▶ _EXERCISE GOAL_
Present the following data again exactly as it is shown.
.....
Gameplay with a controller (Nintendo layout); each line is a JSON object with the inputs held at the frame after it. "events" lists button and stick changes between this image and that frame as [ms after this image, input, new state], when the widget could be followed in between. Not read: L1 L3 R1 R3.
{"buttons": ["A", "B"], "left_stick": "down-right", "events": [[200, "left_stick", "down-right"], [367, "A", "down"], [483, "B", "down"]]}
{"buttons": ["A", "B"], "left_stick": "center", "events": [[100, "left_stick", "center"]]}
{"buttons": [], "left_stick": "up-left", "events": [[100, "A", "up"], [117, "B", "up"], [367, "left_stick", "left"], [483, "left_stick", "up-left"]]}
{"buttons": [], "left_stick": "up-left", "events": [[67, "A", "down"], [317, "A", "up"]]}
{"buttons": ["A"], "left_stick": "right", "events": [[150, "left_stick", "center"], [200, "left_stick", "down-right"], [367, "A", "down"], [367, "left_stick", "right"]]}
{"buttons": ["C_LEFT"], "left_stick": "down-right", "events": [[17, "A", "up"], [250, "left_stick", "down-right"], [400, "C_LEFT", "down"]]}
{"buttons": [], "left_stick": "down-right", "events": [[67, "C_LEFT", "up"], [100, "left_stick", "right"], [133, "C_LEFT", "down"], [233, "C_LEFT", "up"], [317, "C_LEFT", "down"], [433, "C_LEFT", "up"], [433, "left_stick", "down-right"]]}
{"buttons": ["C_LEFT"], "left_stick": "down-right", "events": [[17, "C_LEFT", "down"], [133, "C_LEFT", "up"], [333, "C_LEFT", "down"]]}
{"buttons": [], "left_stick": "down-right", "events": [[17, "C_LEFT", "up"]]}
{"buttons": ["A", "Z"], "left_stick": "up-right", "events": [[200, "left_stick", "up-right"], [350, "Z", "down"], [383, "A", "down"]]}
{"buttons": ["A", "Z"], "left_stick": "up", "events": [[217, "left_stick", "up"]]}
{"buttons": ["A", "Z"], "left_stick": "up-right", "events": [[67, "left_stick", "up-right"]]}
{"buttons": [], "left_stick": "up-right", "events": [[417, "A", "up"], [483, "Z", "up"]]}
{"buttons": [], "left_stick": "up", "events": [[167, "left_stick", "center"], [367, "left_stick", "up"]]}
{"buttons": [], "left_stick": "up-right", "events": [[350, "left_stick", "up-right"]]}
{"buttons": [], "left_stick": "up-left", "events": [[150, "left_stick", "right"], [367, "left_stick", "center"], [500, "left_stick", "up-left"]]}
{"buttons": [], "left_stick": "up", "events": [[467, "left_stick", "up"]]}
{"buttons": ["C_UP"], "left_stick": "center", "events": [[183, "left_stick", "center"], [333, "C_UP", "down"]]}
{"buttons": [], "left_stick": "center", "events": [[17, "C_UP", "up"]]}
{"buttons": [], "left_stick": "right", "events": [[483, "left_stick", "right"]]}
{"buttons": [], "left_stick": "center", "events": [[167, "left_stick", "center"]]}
.....
▶ _TASK RESULT_
Gameplay with a controller (Nintendo layout); each line is a JSON object with the inputs held at the frame after it. "events" lists button and stick changes between this image and that frame as [ms after this image, input, new state], when the widget could be followed in between. Not read: L1 L3 R1 R3.
{"buttons": ["A", "B"], "left_stick": "down-right", "events": [[200, "left_stick", "down-right"], [367, "A", "down"], [483, "B", "down"]]}
{"buttons": ["A", "B"], "left_stick": "center", "events": [[100, "left_stick", "center"]]}
{"buttons": [], "left_stick": "up-left", "events": [[100, "A", "up"], [117, "B", "up"], [367, "left_stick", "left"], [483, "left_stick", "up-left"]]}
{"buttons": [], "left_stick": "up-left", "events": [[67, "A", "down"], [317, "A", "up"]]}
{"buttons": ["A"], "left_stick": "right", "events": [[150, "left_stick", "center"], [200, "left_stick", "down-right"], [367, "A", "down"], [367, "left_stick", "right"]]}
{"buttons": ["C_LEFT"], "left_stick": "down-right", "events": [[17, "A", "up"], [250, "left_stick", "down-right"], [400, "C_LEFT", "down"]]}
{"buttons": [], "left_stick": "down-right", "events": [[67, "C_LEFT", "up"], [100, "left_stick", "right"], [133, "C_LEFT", "down"], [233, "C_LEFT", "up"], [317, "C_LEFT", "down"], [433, "C_LEFT", "up"], [433, "left_stick", "down-right"]]}
{"buttons": ["C_LEFT"], "left_stick": "down-right", "events": [[17, "C_LEFT", "down"], [133, "C_LEFT", "up"], [333, "C_LEFT", "down"]]}
{"buttons": [], "left_stick": "down-right", "events": [[17, "C_LEFT", "up"]]}
{"buttons": ["A", "Z"], "left_stick": "up-right", "events": [[200, "left_stick", "up-right"], [350, "Z", "down"], [383, "A", "down"]]}
{"buttons": ["A", "Z"], "left_stick": "up", "events": [[217, "left_stick", "up"]]}
{"buttons": ["A", "Z"], "left_stick": "up-right", "events": [[67, "left_stick", "up-right"]]}
{"buttons": [], "left_stick": "up-right", "events": [[417, "A", "up"], [483, "Z", "up"]]}
{"buttons": [], "left_stick": "up", "events": [[167, "left_stick", "center"], [367, "left_stick", "up"]]}
{"buttons": [], "left_stick": "up-right", "events": [[350, "left_stick", "up-right"]]}
{"buttons": [], "left_stick": "up-left", "events": [[150, "left_stick", "right"], [367, "left_stick", "center"], [500, "left_stick", "up-left"]]}
{"buttons": [], "left_stick": "up", "events": [[467, "left_stick", "up"]]}
{"buttons": ["C_UP"], "left_stick": "center", "events": [[183, "left_stick", "center"], [333, "C_UP", "down"]]}
{"buttons": [], "left_stick": "center", "events": [[17, "C_UP", "up"]]}
{"buttons": [], "left_stick": "right", "events": [[483, "left_stick", "right"]]}
{"buttons": [], "left_stick": "center", "events": [[167, "left_stick", "center"]]}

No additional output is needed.